__TASK TO COMPLETE__. This exercise asks for every line of the material that includes the word "elbow".

------------------------------

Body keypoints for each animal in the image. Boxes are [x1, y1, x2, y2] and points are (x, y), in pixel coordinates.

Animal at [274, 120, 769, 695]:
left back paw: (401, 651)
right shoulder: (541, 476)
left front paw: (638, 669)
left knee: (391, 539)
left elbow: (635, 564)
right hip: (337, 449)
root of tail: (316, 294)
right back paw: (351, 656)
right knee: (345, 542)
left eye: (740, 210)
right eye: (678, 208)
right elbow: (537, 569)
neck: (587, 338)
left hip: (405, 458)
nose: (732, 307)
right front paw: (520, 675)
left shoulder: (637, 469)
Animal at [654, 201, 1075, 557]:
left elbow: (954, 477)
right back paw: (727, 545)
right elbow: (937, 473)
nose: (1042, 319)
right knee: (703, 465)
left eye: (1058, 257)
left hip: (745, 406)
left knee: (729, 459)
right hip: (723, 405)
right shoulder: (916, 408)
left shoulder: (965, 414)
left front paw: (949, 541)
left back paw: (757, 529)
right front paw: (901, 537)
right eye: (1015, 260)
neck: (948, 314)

------------------------------

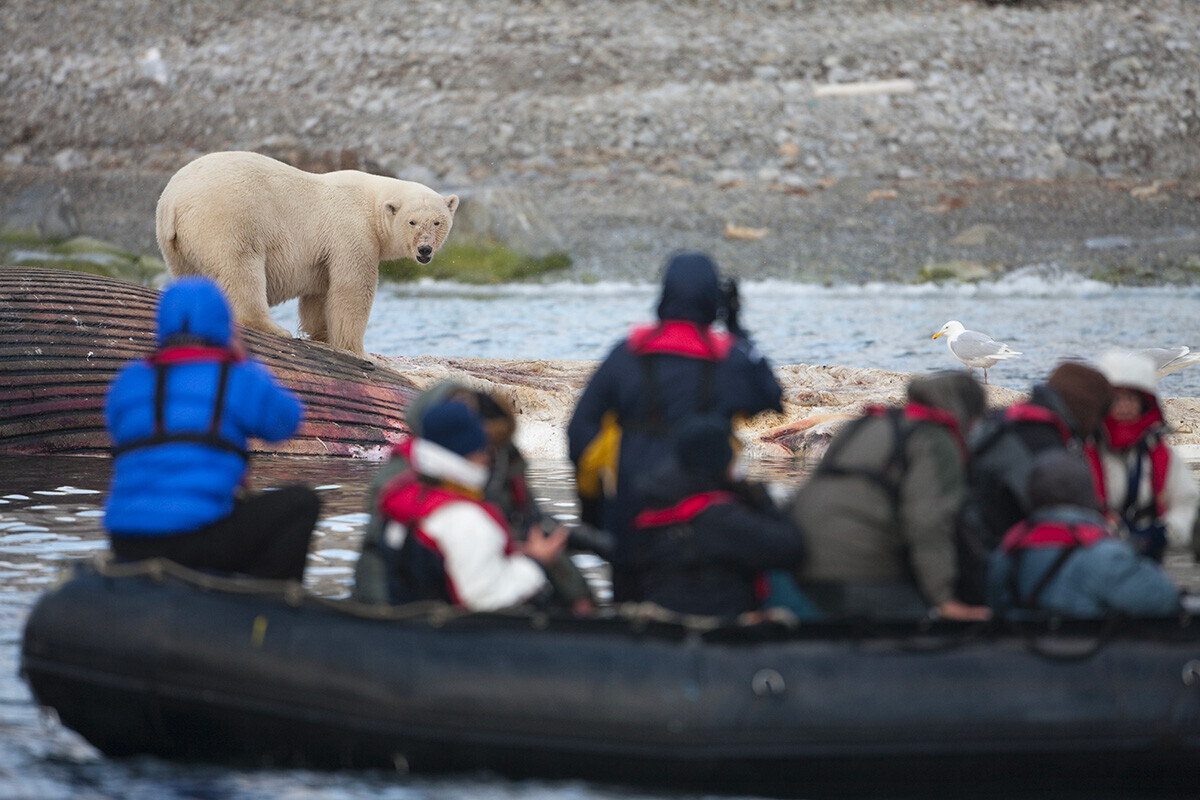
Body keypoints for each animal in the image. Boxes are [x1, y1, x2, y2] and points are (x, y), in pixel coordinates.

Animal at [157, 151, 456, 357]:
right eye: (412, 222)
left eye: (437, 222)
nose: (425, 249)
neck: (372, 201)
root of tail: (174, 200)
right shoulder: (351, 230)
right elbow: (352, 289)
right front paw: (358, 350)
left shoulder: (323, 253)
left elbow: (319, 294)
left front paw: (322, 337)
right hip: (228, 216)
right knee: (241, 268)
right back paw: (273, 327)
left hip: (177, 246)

------------------------------

__SOLUTION FOR THIS EXERCISE__.
left elbow: (635, 564)
right elbow: (537, 569)
left elbow: (954, 477)
right elbow: (937, 473)
right elbow: (352, 289)
left elbow: (319, 294)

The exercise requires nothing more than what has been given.